And that was followed by another cave-in, in May this year.

Residents and KMRC officials said 23 buildings in Bowbazar’s Durga Pituri Lane and Shyakrapara Lane were demolished in 2019 after cracks appeared in their walls following the subsidence.

Not one has been rebuilt. Aggrieved residents came together in Bowbazar on Wednesday, the third anniversary of the first collapse, to protest the alleged apathy of KMRC.

The residents organised a candlelight procession and also joined a 8am-5pm fast.

“KMRC officials are busy citing reasons for the delay in rebuilding our homes. Three years back, when we had to move out, they assured us that we would be able to return within three years,” Sanjoy Sen, a resident of Shyakrapara Lane, said.

“In these three years, not a brick has been laid.” Sen has been living in a rented accommodation on Jadunath Dey Road in Bowbazar since moving out of their three-storeyed ancestral house in Shyakrapara Lane.

Others like him have moved away from Bowbazar and resettled in apartments in Beleghata and other areas with the KMRC paying the rent.

A displaced resident of Shyakrapara Lane said: “We had to show our property deeds to the KMRC as proof of our legal entitlement to the property that was pulled down. But the Metro authorities have given us a declaration on a piece of white paper saying our houses would be rebuilt. What is the legal sanctity of that paper?”

The subsidence on August 31, 2019, happened after an aquifer broke while tunnel-boring work for East-West Metro was in progress and water and silt gushed in.

Senior KMRC officials said the work of finalising the building plans was over and construction was about to begin when the second disaster struck, on May 11 this year.

The second blow, following a leakage of underground water into the Howrah-bound tunnel of Metro in Bowbazar, resulted in fresh subsidence and left at least nine buildings in Durga Pituri Lane riddled with cracks.

Over 160 people were displaced, some for the second time in three years.

Senior KMRC officials said they were waiting for a final report from a team of experts from Jadavpur University, which inspected the disaster site soon after the second collapse.
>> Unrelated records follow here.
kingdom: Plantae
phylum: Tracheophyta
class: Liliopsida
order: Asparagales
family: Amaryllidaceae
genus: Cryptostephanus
“IIT Roorkee was engaged to draw up another report on soil subsidence. We are yet to get it,” an official said.

“There is nothing to hide. We have even communicated in writing to some residents that the buildings would be constructed by December 2024,” said A.K. Nandy, general manager of KMRC.

“The final reports from the two institutions will let us know if there is a chance of further subsidence in that zone or not. We are committed to finishing the construction of the houses and bringing back the displaced.”